Thursday, November 5, 2020

EURUSD reversed.



The single European currency reflects the overall FX market the most in terms of demand/supply ratio for the world’s reserve currency -- the US dollar -- as the EURUSD currency pair has more than 60% share of the greenback’s trading volume. Besides, when it comes to the fundamental and macroeconomic side of things, Euro will be the only alternative to the US dollar until the Chinese government will release the renminbi (Chinese Yuan) fluctuating freely. Since the long-term strategy of the second world’s economy -- China -- looks to be solid, and the superpower country is not willing to change its path to a hybrid economy, USDCNH is poised to fluctuate on a small portion of the overall volume in offshore exchanges. Therefore, if you were looking for a strong currency, then you would not have much choice rather than Euro.  

The European Central Bank is in the same situation with the COVID-19 pandemic as other regulators in the world. To keep supporting the economy, to minimize the negative impact of lockdowns, the ECB is forced to keep interest rates at zero levels with enormous amounts of additional stimulus. But if we put ourselves in the Fed’s shoes, we’d got nothing to do as well. FOMC has to pump the same enormous additional liquidity into the financial system. In simple words, keep printing more and more dollars.

Now since the elections’ impact is almost off the table (traders and investors always anticipate fundamental events and risks involved but not act afterward), the level of volatility is getting lower, and, what’s even more important, the risk appetite is growing. Therefore, financial institutions start including in prices another bale of fresh bucks printed by the Fed. Would you sit on the cash when the inflation eats a constant portion of it? Or would you find a reasonable and secure alternative to the greenback? Euro looks to be one of the best choices. 

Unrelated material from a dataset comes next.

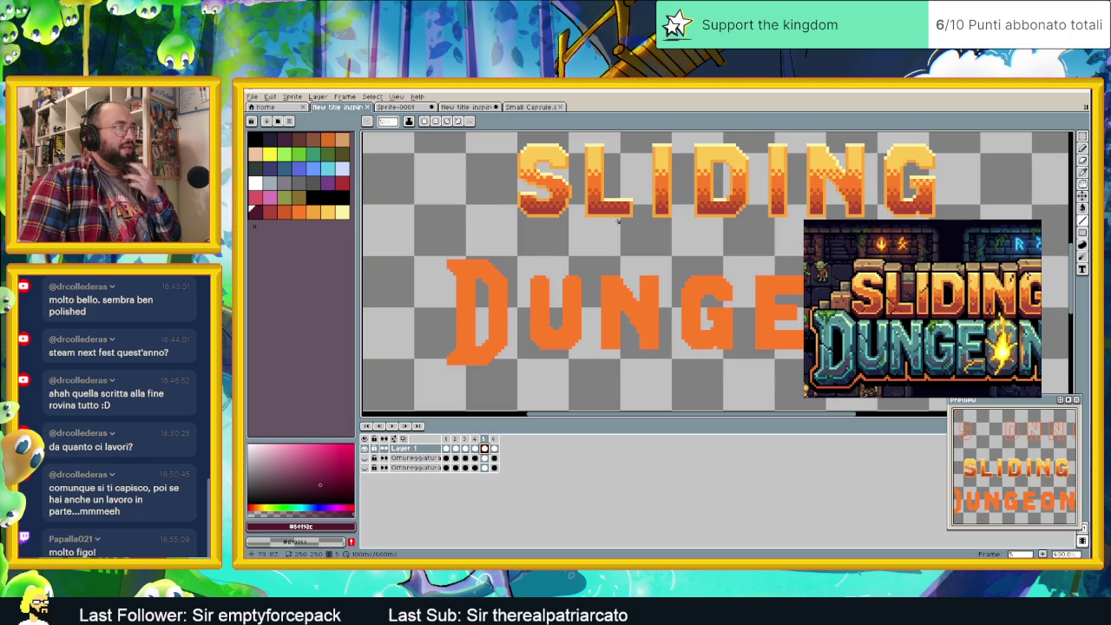
pyautogui.scroll(-3)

The technical outlook gives me an additional reason for a cautiously optimistic forecast about the EURUSD exchange rate. When I open an intraday chart with a four-hourly time frame, the first thing I see is the reversal head-and-shoulders pattern. The neckline of the H&S figure must have the right incline (i.e. the right shoulder is lower than the left one). Next, the post-election day brought high volatility to the FX market and EURUSD was not an exception. However, both upper and lower tails were quite high meaning that traders used to enter into the market from both sides when the pair was offering attractive entries in terms of the amplitude. As a result, the last red candlestick’s close formed the right shoulder at 1.1660. If you were able to see that close rate in the middle of the night on Wednesday, you could have had a brilliant entry point. 

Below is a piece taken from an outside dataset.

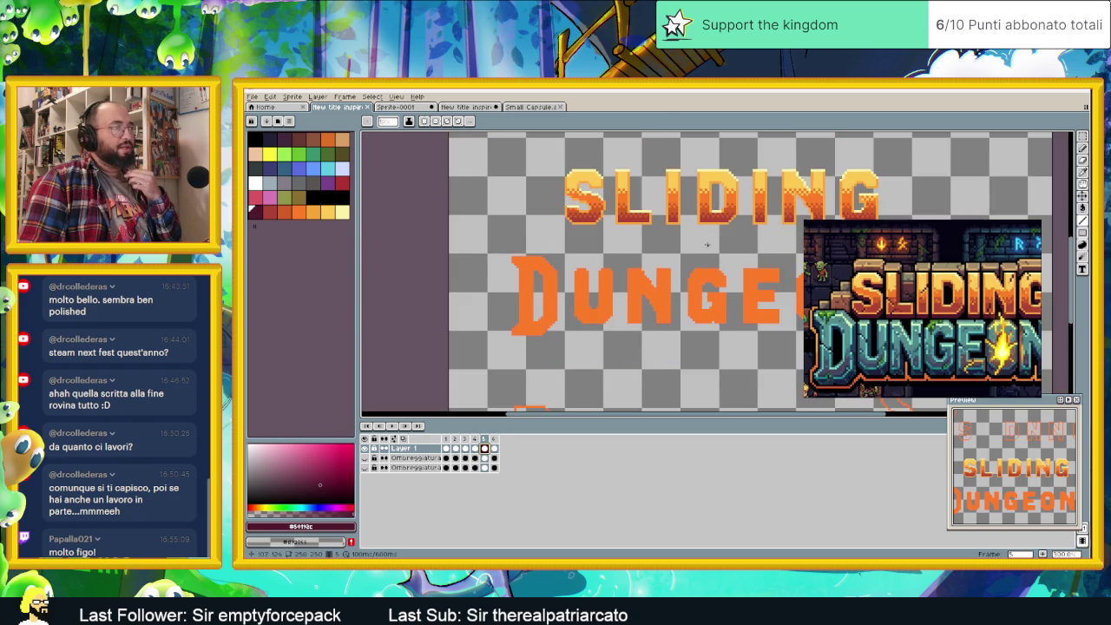
pyautogui.moveTo(704, 247); pyautogui.dragTo(636, 283)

Since then, EURUSD is rallying for more than 150 points, and my analysis shows that it gained another 100 pips at least. The rate has breached the 89bars SMA and entered into the previous ascending channel. For the technical analysis, that means that a double resistance has been eliminated, and the bulls won’t stop until the next one. I will keep holding longs for EURUSD targeting 1.1850 and 1.1875 in extension.